Take the data below and write it out exactly, except for the pictures.

[Start of section]

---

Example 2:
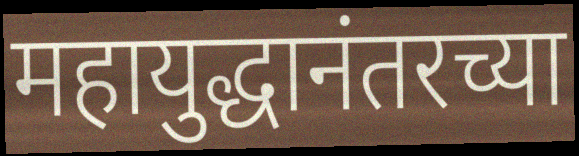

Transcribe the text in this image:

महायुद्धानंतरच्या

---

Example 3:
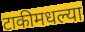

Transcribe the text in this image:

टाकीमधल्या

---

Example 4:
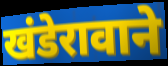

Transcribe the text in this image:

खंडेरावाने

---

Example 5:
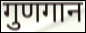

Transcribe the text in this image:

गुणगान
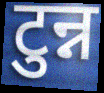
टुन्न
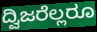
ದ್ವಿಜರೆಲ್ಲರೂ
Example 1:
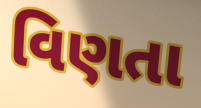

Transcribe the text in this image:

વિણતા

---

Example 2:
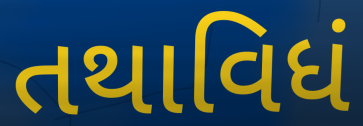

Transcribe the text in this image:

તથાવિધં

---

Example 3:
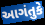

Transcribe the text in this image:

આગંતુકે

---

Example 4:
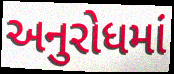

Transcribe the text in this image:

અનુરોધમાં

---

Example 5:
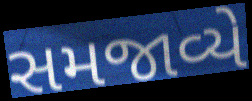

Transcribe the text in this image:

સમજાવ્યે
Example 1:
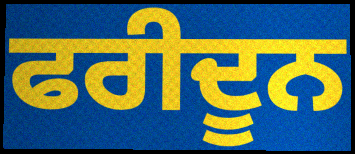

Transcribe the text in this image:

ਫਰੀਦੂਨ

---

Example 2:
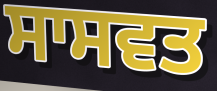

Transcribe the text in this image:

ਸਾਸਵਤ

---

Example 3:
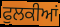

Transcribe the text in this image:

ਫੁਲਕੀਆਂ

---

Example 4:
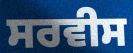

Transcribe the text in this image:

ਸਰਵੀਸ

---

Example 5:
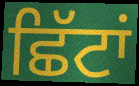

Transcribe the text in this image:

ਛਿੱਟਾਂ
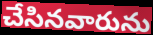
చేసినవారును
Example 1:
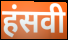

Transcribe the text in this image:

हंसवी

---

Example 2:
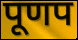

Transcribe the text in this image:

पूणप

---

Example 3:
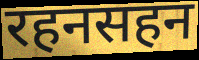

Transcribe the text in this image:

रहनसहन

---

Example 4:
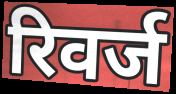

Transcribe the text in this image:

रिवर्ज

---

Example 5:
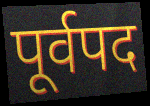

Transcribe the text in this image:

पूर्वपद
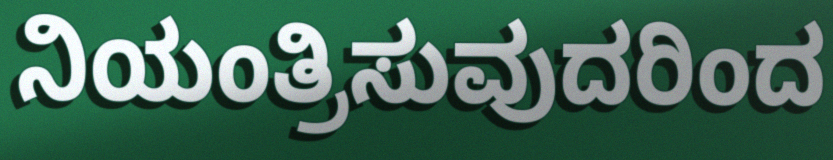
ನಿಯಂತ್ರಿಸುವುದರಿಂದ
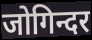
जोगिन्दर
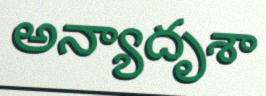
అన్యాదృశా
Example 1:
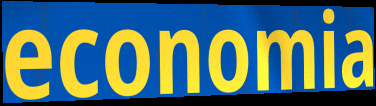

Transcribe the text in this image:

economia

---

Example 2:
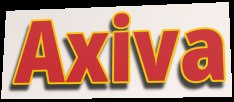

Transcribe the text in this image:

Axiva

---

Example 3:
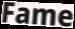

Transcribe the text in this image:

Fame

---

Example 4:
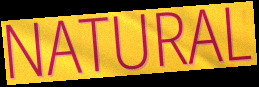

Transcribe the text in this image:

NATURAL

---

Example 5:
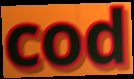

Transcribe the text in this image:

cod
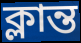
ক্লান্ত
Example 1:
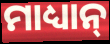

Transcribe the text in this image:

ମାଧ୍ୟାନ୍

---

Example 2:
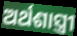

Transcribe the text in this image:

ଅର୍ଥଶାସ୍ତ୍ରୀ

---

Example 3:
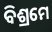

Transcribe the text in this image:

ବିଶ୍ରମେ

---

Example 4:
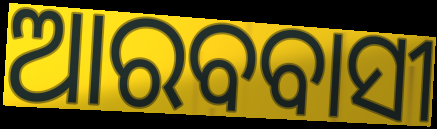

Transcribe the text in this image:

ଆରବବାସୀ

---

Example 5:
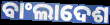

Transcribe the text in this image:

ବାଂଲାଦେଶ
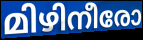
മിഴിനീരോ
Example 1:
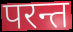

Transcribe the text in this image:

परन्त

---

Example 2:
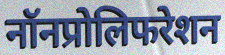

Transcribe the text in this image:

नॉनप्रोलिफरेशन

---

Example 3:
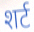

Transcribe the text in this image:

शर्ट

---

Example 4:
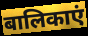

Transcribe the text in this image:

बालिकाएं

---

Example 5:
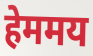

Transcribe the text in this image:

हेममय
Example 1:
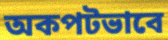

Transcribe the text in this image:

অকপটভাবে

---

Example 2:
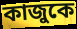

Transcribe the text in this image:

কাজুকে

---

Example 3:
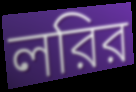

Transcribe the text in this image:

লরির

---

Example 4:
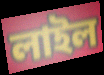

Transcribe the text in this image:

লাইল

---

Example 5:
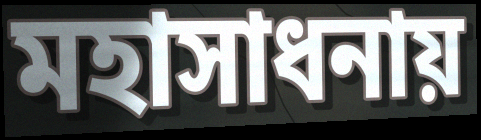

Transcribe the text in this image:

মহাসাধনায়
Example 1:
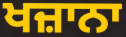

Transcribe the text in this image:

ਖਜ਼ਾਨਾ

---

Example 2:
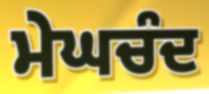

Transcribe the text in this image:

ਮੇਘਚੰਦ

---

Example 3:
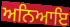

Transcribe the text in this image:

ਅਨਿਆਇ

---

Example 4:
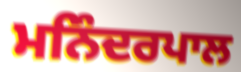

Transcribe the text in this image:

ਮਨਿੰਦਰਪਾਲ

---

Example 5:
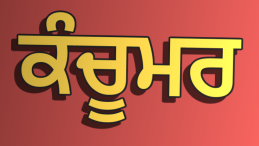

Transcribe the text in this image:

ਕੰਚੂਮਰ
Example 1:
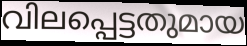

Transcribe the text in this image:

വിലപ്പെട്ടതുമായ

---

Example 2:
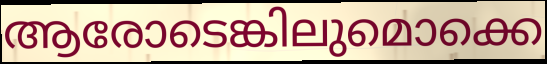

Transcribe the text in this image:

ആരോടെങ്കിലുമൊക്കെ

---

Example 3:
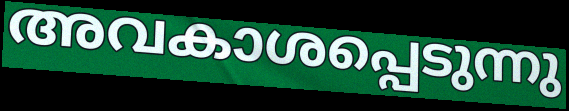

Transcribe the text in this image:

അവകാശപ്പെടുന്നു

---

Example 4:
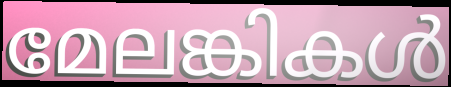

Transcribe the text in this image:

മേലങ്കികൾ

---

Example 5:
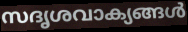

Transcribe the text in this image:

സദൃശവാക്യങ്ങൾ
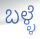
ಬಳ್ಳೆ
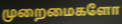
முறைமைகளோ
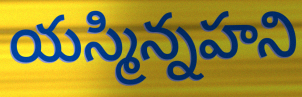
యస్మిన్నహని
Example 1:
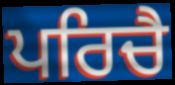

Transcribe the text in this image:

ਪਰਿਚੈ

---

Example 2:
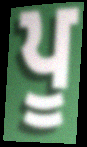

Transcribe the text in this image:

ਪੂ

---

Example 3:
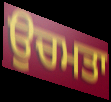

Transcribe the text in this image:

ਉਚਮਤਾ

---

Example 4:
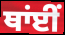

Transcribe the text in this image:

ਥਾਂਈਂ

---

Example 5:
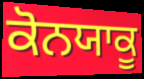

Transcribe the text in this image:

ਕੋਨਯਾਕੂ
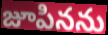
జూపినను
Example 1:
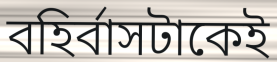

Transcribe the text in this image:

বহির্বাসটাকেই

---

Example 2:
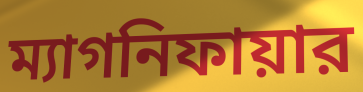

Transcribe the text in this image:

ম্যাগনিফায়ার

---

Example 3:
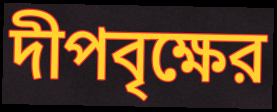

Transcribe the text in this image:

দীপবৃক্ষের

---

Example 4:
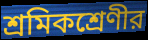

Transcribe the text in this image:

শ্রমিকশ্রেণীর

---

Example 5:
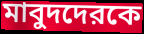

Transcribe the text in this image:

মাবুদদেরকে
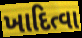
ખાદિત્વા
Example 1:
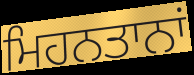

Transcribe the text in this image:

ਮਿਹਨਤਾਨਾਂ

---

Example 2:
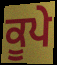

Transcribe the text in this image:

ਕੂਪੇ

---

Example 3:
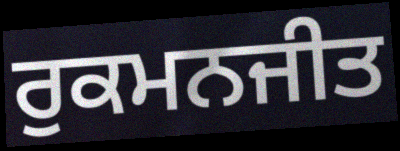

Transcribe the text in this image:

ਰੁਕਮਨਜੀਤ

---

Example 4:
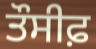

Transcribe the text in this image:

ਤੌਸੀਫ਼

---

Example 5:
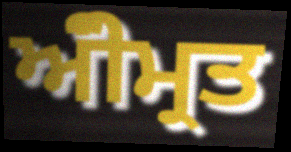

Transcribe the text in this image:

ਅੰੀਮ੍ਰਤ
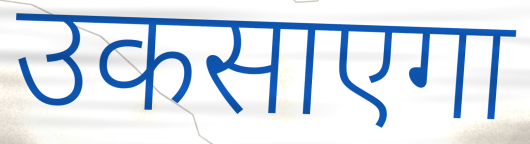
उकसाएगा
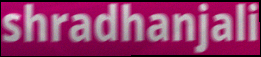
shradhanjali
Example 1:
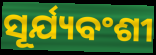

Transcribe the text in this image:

[End of section]

▶ _Response area_:
---

Example 2:

Transcribe the text in this image:

महायुद्धानंतरच्या

---

Example 3:

Transcribe the text in this image:

टाकीमधल्या

---

Example 4:

Transcribe the text in this image:

खंडेरावाने

---

Example 5:

Transcribe the text in this image:

गुणगान
टुन्न
ದ್ವಿಜರೆಲ್ಲರೂ
Example 1:

Transcribe the text in this image:

વિણતા

---

Example 2:

Transcribe the text in this image:

તથાવિધં

---

Example 3:

Transcribe the text in this image:

આગંતુકે

---

Example 4:

Transcribe the text in this image:

અનુરોધમાં

---

Example 5:

Transcribe the text in this image:

સમજાવ્યે
Example 1:

Transcribe the text in this image:

ਫਰੀਦੂਨ

---

Example 2:

Transcribe the text in this image:

ਸਾਸਵਤ

---

Example 3:

Transcribe the text in this image:

ਫੁਲਕੀਆਂ

---

Example 4:

Transcribe the text in this image:

ਸਰਵੀਸ

---

Example 5:

Transcribe the text in this image:

ਛਿੱਟਾਂ
చేసినవారును
Example 1:

Transcribe the text in this image:

हंसवी

---

Example 2:

Transcribe the text in this image:

पूणप

---

Example 3:

Transcribe the text in this image:

रहनसहन

---

Example 4:

Transcribe the text in this image:

रिवर्ज

---

Example 5:

Transcribe the text in this image:

पूर्वपद
ನಿಯಂತ್ರಿಸುವುದರಿಂದ
जोगिन्दर
అన్యాదృశా
Example 1:

Transcribe the text in this image:

economia

---

Example 2:

Transcribe the text in this image:

Axiva

---

Example 3:

Transcribe the text in this image:

Fame

---

Example 4:

Transcribe the text in this image:

NATURAL

---

Example 5:

Transcribe the text in this image:

cod
ক্লান্ত
Example 1:

Transcribe the text in this image:

ମାଧ୍ୟାନ୍

---

Example 2:

Transcribe the text in this image:

ଅର୍ଥଶାସ୍ତ୍ରୀ

---

Example 3:

Transcribe the text in this image:

ବିଶ୍ରମେ

---

Example 4:

Transcribe the text in this image:

ଆରବବାସୀ

---

Example 5:

Transcribe the text in this image:

ବାଂଲାଦେଶ
മിഴിനീരോ
Example 1:

Transcribe the text in this image:

परन्त

---

Example 2:

Transcribe the text in this image:

नॉनप्रोलिफरेशन

---

Example 3:

Transcribe the text in this image:

शर्ट

---

Example 4:

Transcribe the text in this image:

बालिकाएं

---

Example 5:

Transcribe the text in this image:

हेममय
Example 1:

Transcribe the text in this image:

অকপটভাবে

---

Example 2:

Transcribe the text in this image:

কাজুকে

---

Example 3:

Transcribe the text in this image:

লরির

---

Example 4:

Transcribe the text in this image:

লাইল

---

Example 5:

Transcribe the text in this image:

মহাসাধনায়
Example 1:

Transcribe the text in this image:

ਖਜ਼ਾਨਾ

---

Example 2:

Transcribe the text in this image:

ਮੇਘਚੰਦ

---

Example 3:

Transcribe the text in this image:

ਅਨਿਆਇ

---

Example 4:

Transcribe the text in this image:

ਮਨਿੰਦਰਪਾਲ

---

Example 5:

Transcribe the text in this image:

ਕੰਚੂਮਰ
Example 1:

Transcribe the text in this image:

വിലപ്പെട്ടതുമായ

---

Example 2:

Transcribe the text in this image:

ആരോടെങ്കിലുമൊക്കെ

---

Example 3:

Transcribe the text in this image:

അവകാശപ്പെടുന്നു

---

Example 4:

Transcribe the text in this image:

മേലങ്കികൾ

---

Example 5:

Transcribe the text in this image:

സദൃശവാക്യങ്ങൾ
ಬಳ್ಳೆ
முறைமைகளோ
యస్మిన్నహని
Example 1:

Transcribe the text in this image:

ਪਰਿਚੈ

---

Example 2:

Transcribe the text in this image:

ਪੂ

---

Example 3:

Transcribe the text in this image:

ਉਚਮਤਾ

---

Example 4:

Transcribe the text in this image:

ਥਾਂਈਂ

---

Example 5:

Transcribe the text in this image:

ਕੋਨਯਾਕੂ
జూపినను
Example 1:

Transcribe the text in this image:

বহির্বাসটাকেই

---

Example 2:

Transcribe the text in this image:

ম্যাগনিফায়ার

---

Example 3:

Transcribe the text in this image:

দীপবৃক্ষের

---

Example 4:

Transcribe the text in this image:

শ্রমিকশ্রেণীর

---

Example 5:

Transcribe the text in this image:

মাবুদদেরকে
ખાદિત્વા
Example 1:

Transcribe the text in this image:

ਮਿਹਨਤਾਨਾਂ

---

Example 2:

Transcribe the text in this image:

ਕੂਪੇ

---

Example 3:

Transcribe the text in this image:

ਰੁਕਮਨਜੀਤ

---

Example 4:

Transcribe the text in this image:

ਤੌਸੀਫ਼

---

Example 5:

Transcribe the text in this image:

ਅੰੀਮ੍ਰਤ
उकसाएगा
shradhanjali
Example 1:

Transcribe the text in this image:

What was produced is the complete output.